# Best Big Cat Rig I've found: Leaderless Carolina



## barillms (Aug 28, 2013)

After fishing with braid for years, and tieing a mono leader to a swivel, and running 3 knots... Buying swivels, buying sinker bumpers... Losing tackle from snags, I finally found an awesome alternative. The leaderless Carolina rig.

As you know, a Carolina rig consists of a slip sinker located about 12-20" away from the hook, separated by a leader. The sinker rests on the top of the swivel providing a length of leader that allows your live bait to flutter naturally.

The disadvantage: Tieing 3 knots. Knots are weak points. Plus it takes more time, and more involved. 

The leader-less Carolina uses your main braided line, I run 80lb Sufix, tied with a palomer knot to your hook. Very very strong set up. One knot to tie. Very simple.

To hold the sinker up on the line away from the hook, at the distance you prefer... You simply use a large rubber bobber stop. Then to anchor this stopper in place, tie a knot below it.

Slide sinker on. Slide stopper on. Tie knot. Palomer hook on... Trim end. Done.

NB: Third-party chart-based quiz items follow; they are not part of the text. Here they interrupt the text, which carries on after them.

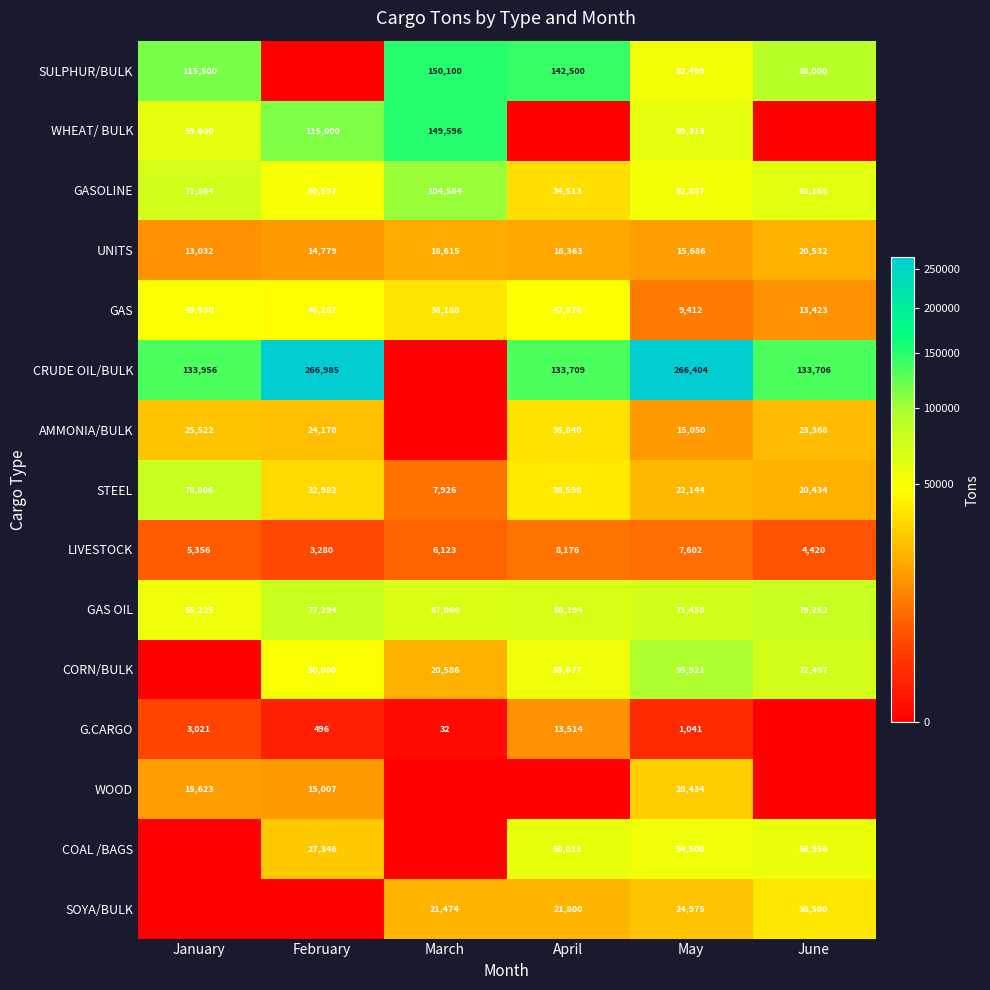

Is it true that GASOLINE equals 48714 at March?

False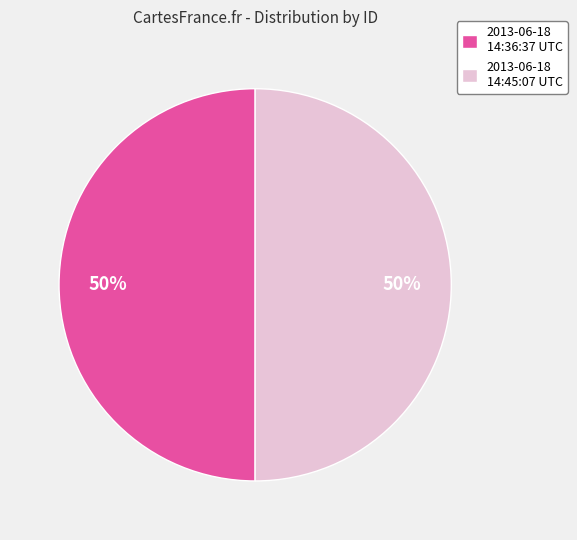

Do 2013-06-18 14:45:07 UTC and 2013-06-18 14:36:37 UTC together represent more than half of the pie?

Yes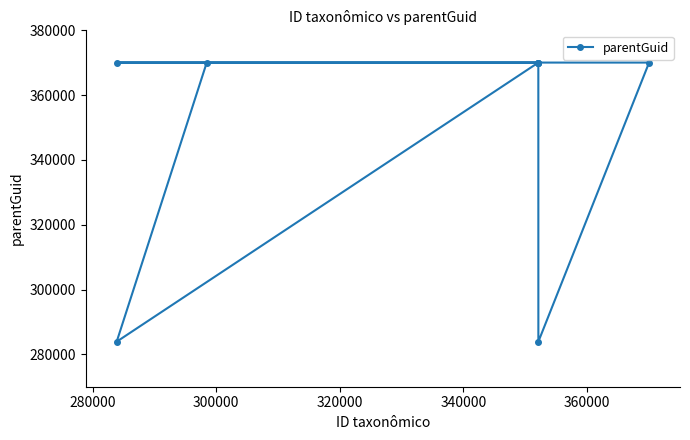

What is the value of the 4th point from the left?

370048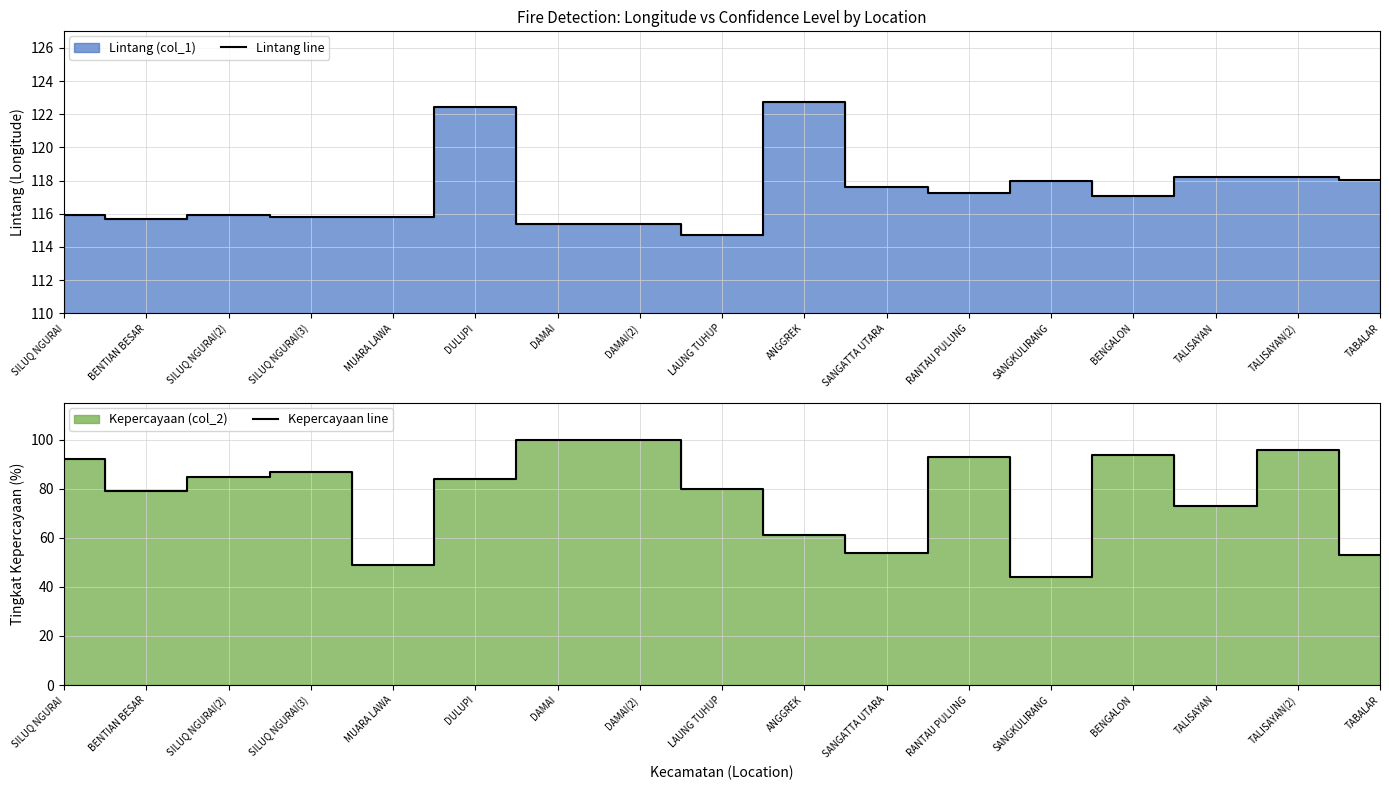

At which category is the sum across all series the highest?

DAMAI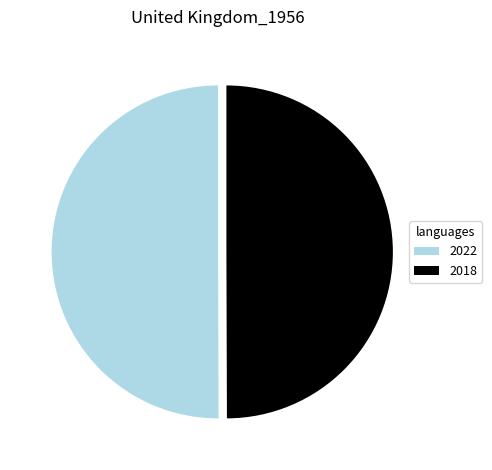

Is the sum of 2022 and 2018 greater than half?

Yes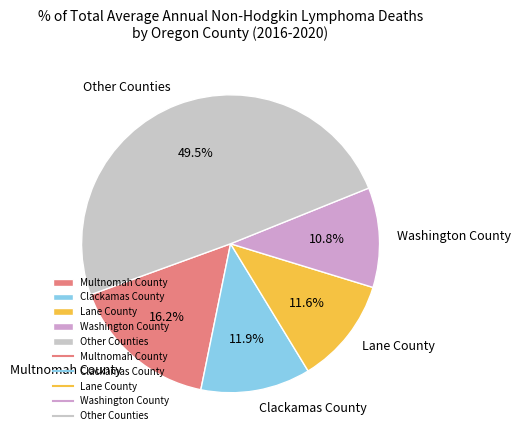

Does Clackamas County account for over 50% of the chart?

No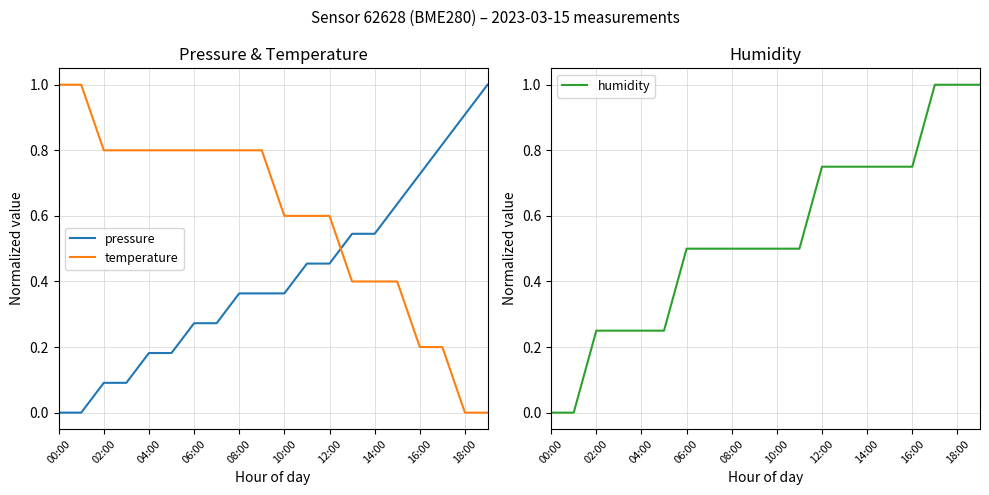

Reading left to right, extract all data points from this chart.

pressure: 0.0	0.0	0.1	0.1	0.2	0.2	0.3	0.3	0.4	0.4	0.4	0.5	0.5	0.5	0.5	0.6	0.7	0.8	0.9	1.0
temperature: 1.0	1.0	0.8	0.8	0.8	0.8	0.8	0.8	0.8	0.8	0.6	0.6	0.6	0.4	0.4	0.4	0.2	0.2	0.0	0.0
humidity: 0.0	0.0	0.2	0.2	0.2	0.2	0.5	0.5	0.5	0.5	0.5	0.5	0.7	0.7	0.7	0.7	0.7	1.0	1.0	1.0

FYI 7/0 Eagle Claw King Kahle hooks are ideal for live bait fishing from the bank where setting the hook is important. I prefer these vs circle hooks hands down.


----------



## monsterzero (Sep 23, 2010)

Sounds good I'm gonna try your rig this wkend thx for the tip


----------



## katfish (Apr 7, 2004)

Made up that rig for a fella 4 years ago. Also built knotless bobber rig for flathead.

In rivers a sinker slide is a nice addition to the knotless rig since it allows
you to change sinker weight as you move and current changes velocity.










PS
I snell my hooks so my rig has absolutely no knots


----------



## Fishingnoob (May 19, 2013)

Bari what were you using before just a plan no roll and kahl 


Posted using Outdoor Hub Campfire


----------



## Gone Wishin (Mar 16, 2013)

I use a similar rig. I use a slip sinker, then a bead, then a plain old thread bobber stop, followed by my hook of choice. One knot. 

Sent from my SM-G900V using Ohub Campfire mobile app


----------